Begitu pula dengan pemilu kepala daerah. Setidaknya, kata dia, dibutuhkan Rp 10 miliar sampai Rp 50 miliar untuk menjadi bupati/wali kota. Setelah terpilih, mereka akan berusaha mengembalikan modal dengan segala cara.
"Jadi gubernur di atas Rp 100 miliar, kecuali Pak Jokowi-lah. Dia bisa menang (di Pilgub Jakarta) karena keajaiban Allah saja. Waktu itu saya ketua pemenangan (Jokowi-Ahok) di Cilandak. Saya keluar uang, bikin posko, bayar saksi. Dari dulu (Jokowi) kurus sampai sekarang kurus terus," kata Sidarto.
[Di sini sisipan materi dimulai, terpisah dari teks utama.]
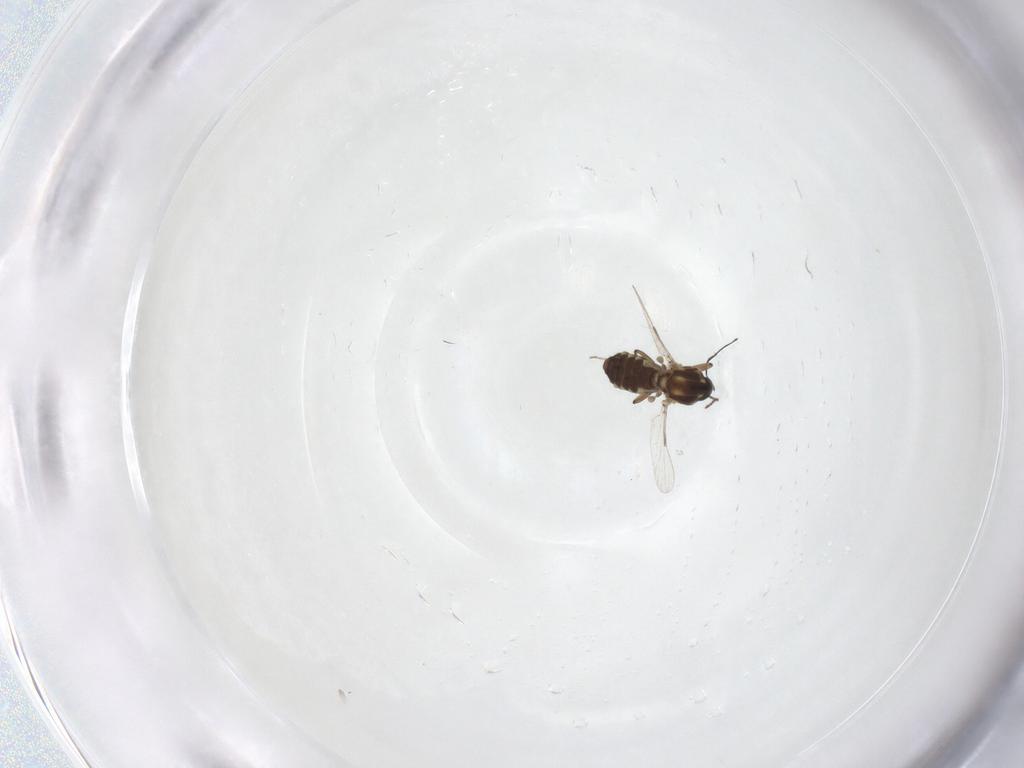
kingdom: Animalia
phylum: Arthropoda
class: Insecta
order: Diptera
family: Ceratopogonidae
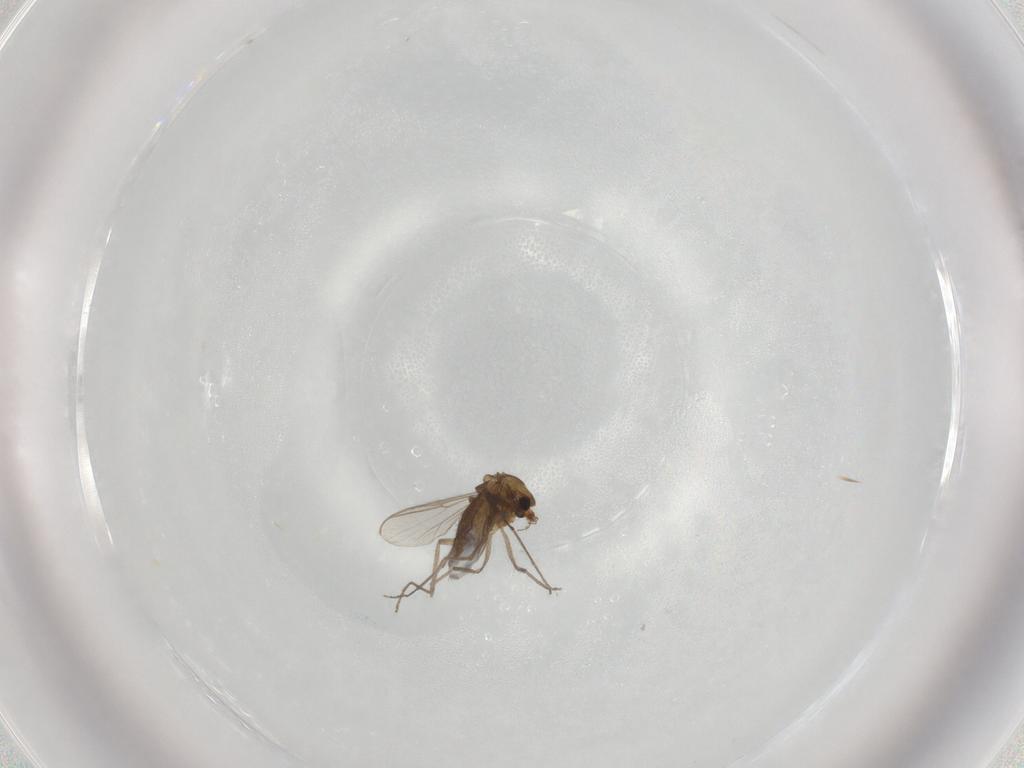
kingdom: Animalia
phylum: Arthropoda
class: Insecta
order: Diptera
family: Chironomidae
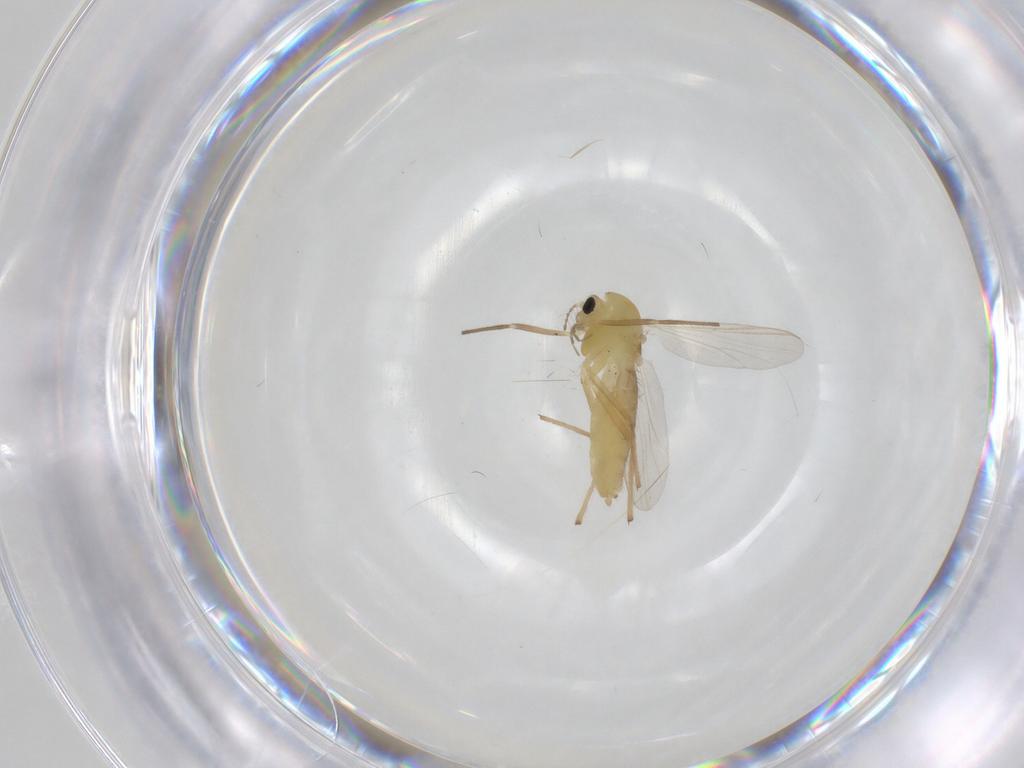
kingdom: Animalia
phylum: Arthropoda
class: Insecta
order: Diptera
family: Chironomidae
Melihat fakta itu, Sidarto mengaku tak heran jika sampai 300-an kepala daerah, 40-an anggota DPR, dan sekitar 1.000 anggota DPRD kabupaten/kota tersangkut kasus korupsi. Ia berharap ke depan tidak ada lagi yang terjerat korupsi.
Sidarto juga mengkritik sistem otonomi daerah yang membuat kepala daerah berkuasa. Menurutnya, memang ada hasil positif terhadap otonomi daerah seperti terlihat di Surabaya dan Jakarta. Namun, katanya, sebagian besar kepala daerah banyak memanfaatkan jabatan untuk membayar ongkos politik.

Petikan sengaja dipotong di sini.